- Exercise requirements: List each line in the material below that contains the string "Snus".

>>

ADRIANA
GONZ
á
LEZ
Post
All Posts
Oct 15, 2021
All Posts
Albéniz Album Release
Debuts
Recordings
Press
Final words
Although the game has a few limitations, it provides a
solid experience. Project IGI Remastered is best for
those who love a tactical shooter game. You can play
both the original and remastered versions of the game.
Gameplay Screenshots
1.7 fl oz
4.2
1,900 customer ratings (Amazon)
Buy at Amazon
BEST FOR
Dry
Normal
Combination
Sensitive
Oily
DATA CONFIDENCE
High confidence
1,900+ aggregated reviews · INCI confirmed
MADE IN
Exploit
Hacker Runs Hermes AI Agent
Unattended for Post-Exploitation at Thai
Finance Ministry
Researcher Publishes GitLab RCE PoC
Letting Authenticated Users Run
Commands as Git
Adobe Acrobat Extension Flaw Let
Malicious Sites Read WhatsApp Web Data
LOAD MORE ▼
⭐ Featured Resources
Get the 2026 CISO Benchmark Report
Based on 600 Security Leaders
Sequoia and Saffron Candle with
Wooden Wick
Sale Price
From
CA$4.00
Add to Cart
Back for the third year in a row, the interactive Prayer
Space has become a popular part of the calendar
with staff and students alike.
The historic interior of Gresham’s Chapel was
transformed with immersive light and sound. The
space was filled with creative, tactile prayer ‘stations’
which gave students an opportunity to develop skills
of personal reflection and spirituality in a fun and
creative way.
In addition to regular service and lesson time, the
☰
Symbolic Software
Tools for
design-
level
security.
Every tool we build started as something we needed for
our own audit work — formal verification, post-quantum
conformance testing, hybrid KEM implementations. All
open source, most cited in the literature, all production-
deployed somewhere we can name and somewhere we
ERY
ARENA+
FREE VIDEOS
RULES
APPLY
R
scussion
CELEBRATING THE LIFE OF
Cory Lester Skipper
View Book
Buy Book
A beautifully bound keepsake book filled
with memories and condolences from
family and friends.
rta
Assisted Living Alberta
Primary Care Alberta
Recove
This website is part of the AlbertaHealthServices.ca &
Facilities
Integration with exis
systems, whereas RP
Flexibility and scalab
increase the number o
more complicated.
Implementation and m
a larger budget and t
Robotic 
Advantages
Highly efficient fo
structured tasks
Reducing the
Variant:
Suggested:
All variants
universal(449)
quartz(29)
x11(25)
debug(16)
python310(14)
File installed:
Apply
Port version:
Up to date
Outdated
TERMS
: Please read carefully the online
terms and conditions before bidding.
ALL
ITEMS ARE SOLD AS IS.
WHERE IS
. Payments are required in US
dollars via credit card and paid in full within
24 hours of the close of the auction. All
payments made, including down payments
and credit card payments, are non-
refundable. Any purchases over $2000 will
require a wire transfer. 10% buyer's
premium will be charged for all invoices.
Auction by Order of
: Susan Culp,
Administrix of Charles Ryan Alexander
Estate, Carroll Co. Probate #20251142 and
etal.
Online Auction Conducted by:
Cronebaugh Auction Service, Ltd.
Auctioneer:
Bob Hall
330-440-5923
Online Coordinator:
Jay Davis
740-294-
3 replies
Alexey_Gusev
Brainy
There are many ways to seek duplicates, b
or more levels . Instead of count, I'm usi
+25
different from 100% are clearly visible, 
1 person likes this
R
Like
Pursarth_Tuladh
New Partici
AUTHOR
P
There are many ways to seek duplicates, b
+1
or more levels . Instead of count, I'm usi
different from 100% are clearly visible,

<<
>>

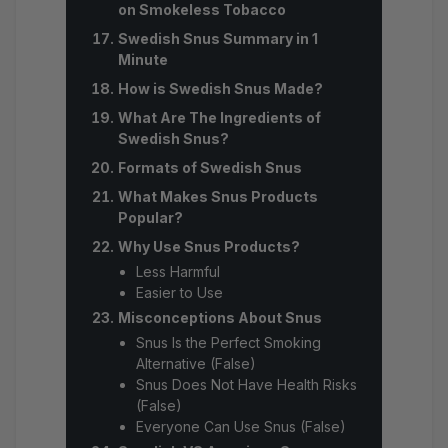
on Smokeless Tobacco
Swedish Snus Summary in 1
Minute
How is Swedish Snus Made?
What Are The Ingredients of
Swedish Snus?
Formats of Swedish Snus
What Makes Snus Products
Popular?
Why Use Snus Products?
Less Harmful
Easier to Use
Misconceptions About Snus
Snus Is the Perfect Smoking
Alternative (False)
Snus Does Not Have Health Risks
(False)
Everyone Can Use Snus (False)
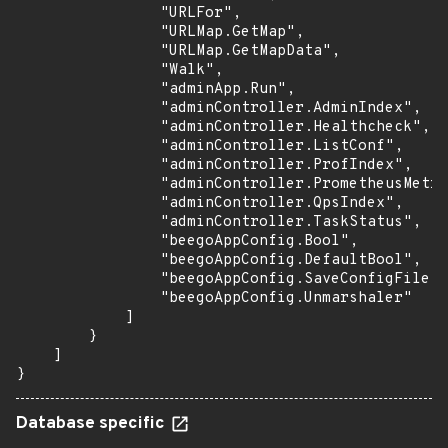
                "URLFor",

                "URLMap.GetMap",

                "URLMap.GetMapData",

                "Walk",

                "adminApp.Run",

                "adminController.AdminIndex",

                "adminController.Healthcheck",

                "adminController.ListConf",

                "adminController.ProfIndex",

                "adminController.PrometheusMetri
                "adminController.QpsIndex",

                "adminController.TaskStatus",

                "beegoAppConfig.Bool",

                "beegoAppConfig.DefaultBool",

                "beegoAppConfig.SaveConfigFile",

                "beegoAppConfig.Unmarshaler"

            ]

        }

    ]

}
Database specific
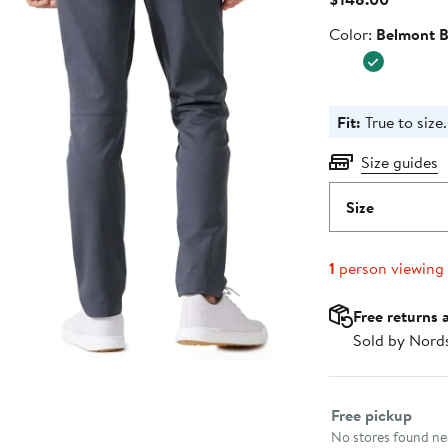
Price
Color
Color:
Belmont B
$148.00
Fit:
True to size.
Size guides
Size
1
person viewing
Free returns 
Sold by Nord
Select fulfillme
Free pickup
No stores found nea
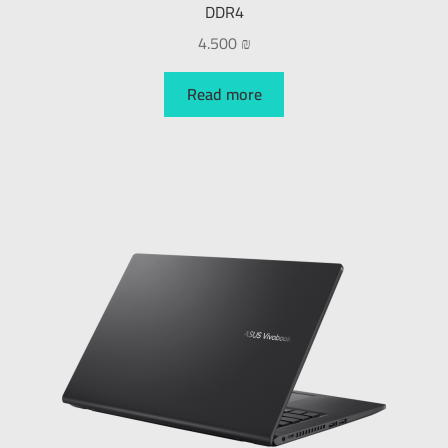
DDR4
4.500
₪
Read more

<<

- Response to this exercise:
Swedish Snus Summary in 1
How is Swedish Snus Made?
Swedish Snus?
Formats of Swedish Snus
What Makes Snus Products
Why Use Snus Products?
Misconceptions About Snus
Snus Is the Perfect Smoking
Snus Does Not Have Health Risks
Everyone Can Use Snus (False)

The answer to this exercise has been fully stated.